The Western American cot-caught merger (for example in California), is due, in my opinion, to the little quantity of minimal pairs and not to the absence of space (there is the space for an [oː] in "coat", an [ɔ] in "caught" and an [ɑ] in "cot". 

So, I think that, except for the US (which are an exception to the rule, because of the lowering of the vowel of "cot"), the cot-caught merger is pushed by the retention of the (long) monophthong for "coat". There is too little space for three "o" monophthongs, i.e [oː], [o̞ː] and [ɔ̞]. 

What do you think about it? 

Are there accents which have all these three vowels, with these heights, [oː], [o̞ː] and [ɔ̞]?


----------



## berndf

Nino83 said:


> Do some Americans pronounce "cart" like [kɒɹt]?


He didn't say anything to that effect. He said that the GA bother-father merger is a consequence of short o unrounding (I would add: plus the loss of phonemic vowel length) and not the other way round.



Nino83 said:


> In West Country, for example, the accent is rhotic but there is no merger between [ɒ] and [ɔ]


There is no /ɔ/ in this accent except in front of /r/. There is only /ɒ/ and /ɔ:/. In front of /r/ there is only one pheneme and length is non-phenemic there.


----------



## Nino83

berndf said:


> There is no /ɔ/ in this accept except in front of /r/. There is only /ɒ/ and /ɔ:/. In front of /r/ there is only one pheneme and length is non-phenemic there.



I was referring to the  Bristolian  accent (which doesn't have phonemic lenght). 
My mistake. Take my "West Country accent " as "Bristolian accent". 

The fundamental question I'm asking you is if there is an accent with those three vowels (i.e, mid-closed, mid and mid-open "o").


----------



## merquiades

berndf said:


> _GA _is a fairly well defined term by now. I is defined as an accent that is perceived by the majority of speaker as _void of regional characteristics_. As such it is the basis for phonetic transcriptions in dictionaries and TV and movie actors and anouncers receive special training to maintain that accent (not always but often). From there it radiates into actual every day usage reinforcing the perception of being _void regional characteristics _and plays a similar role as _RP_ in British English, _Hochdeutsch _in German and _français standard _in French.
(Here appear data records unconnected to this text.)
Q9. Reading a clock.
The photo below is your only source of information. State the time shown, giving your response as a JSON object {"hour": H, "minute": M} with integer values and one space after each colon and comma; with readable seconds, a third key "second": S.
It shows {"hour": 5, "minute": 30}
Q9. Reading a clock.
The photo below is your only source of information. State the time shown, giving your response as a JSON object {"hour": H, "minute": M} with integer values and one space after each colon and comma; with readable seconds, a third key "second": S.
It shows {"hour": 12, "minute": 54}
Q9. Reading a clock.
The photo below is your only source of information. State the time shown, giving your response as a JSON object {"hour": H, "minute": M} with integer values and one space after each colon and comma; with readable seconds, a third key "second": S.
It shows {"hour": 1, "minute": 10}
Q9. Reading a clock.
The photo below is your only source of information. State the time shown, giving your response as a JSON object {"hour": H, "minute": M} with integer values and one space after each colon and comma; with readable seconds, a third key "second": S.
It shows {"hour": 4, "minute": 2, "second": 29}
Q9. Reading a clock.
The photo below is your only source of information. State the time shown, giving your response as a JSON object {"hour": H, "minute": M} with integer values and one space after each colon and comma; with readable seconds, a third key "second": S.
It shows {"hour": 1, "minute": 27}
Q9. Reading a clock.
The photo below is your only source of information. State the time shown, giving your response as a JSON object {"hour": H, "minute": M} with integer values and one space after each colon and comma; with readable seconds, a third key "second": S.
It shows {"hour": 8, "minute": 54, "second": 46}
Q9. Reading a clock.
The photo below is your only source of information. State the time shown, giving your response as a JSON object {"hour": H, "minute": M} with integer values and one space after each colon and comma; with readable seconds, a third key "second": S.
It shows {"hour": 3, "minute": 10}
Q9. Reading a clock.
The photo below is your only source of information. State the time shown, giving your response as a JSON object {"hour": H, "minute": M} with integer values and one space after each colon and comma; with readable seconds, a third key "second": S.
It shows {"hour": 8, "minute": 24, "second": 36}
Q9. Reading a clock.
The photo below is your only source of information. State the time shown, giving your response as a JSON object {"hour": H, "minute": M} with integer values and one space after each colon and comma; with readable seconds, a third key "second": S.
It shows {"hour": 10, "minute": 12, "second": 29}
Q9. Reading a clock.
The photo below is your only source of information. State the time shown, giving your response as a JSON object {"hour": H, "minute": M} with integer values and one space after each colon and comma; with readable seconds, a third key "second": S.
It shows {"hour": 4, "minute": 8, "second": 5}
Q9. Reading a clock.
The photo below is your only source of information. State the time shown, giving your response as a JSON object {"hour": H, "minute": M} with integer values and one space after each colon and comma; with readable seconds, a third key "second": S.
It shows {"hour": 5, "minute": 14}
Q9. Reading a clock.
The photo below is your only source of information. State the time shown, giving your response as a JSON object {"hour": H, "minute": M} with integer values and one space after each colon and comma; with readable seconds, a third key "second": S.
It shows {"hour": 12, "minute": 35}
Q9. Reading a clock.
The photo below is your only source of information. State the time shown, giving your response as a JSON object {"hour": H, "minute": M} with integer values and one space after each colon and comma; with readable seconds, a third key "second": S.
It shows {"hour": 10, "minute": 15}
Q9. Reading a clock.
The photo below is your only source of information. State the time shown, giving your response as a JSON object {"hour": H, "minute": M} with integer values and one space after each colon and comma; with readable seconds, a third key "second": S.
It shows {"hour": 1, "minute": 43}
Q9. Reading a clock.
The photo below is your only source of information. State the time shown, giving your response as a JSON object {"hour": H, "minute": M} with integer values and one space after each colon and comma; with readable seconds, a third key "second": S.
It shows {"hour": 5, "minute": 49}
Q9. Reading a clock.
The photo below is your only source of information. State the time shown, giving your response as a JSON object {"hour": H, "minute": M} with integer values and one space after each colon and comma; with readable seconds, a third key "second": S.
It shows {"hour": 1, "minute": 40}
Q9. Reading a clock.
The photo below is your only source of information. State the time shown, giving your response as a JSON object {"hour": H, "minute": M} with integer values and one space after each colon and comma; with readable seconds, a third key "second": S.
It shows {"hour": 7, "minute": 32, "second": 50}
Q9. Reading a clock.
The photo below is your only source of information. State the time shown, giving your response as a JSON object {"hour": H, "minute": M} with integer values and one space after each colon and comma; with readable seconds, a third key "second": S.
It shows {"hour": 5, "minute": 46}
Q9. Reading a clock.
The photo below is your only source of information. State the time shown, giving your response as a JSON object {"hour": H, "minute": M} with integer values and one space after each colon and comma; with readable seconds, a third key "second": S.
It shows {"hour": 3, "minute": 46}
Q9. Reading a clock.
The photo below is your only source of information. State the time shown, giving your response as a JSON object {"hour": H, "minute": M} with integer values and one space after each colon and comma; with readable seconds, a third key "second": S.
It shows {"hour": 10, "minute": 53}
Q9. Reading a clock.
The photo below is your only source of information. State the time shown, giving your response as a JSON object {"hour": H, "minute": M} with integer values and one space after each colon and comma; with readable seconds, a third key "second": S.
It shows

 I do not dispute much of what you are saying.  It is certainly true that actors, telemarketers, radio/tv anchormen, travelling salesmen often try to reduce their accent when they work nationwide or outside their region.  They need to pinpoint what is considered strong, harsh or badly perceived in their speech patterns and strive to weaken them.  Northerners have biases about southern accents and vice versa.  Easterners often hate the sound of Western speech. A lot of people find a New York accent aggressive.. etc. Stereotypes abound. Logically if you discard accents that some people might feel negative about, you are left with the Southern Midwestern one which most people do not have a strong opinion about. In accent training what counts is the global impression, there is no intent on imposing the speech of another region. That is exactly what is different with France.  I won't comment on Germany. In France having an accent of any type even in a region where people are supposed to have that accent is a real social and professional handicap. Everyone learns "accent" at school.  There is officially but one way to pronounce an "R" for example.  Not so in the US.  Chicago accent is just fine for whatever you need to do in Chicago and elsewhere.  We have had recent presidents with extremely strong accents (in my opinion, obviously).  There is no official accent in the US.  Go to Kennedy airport and listen to the announcements and see what accent you hear.  It's a far cry from that lady you hear at every train station in France. The umbrella of what is considered correct in the US is very large. Unfortunately that is not at all so with grammar though.
What is referred to here as General American I have no problem with if you call it Midwestern or something else. Check on google for recent pages with the name "General American", making sure you eliminate the insurance company, and there aren't so many, and most are not from the US.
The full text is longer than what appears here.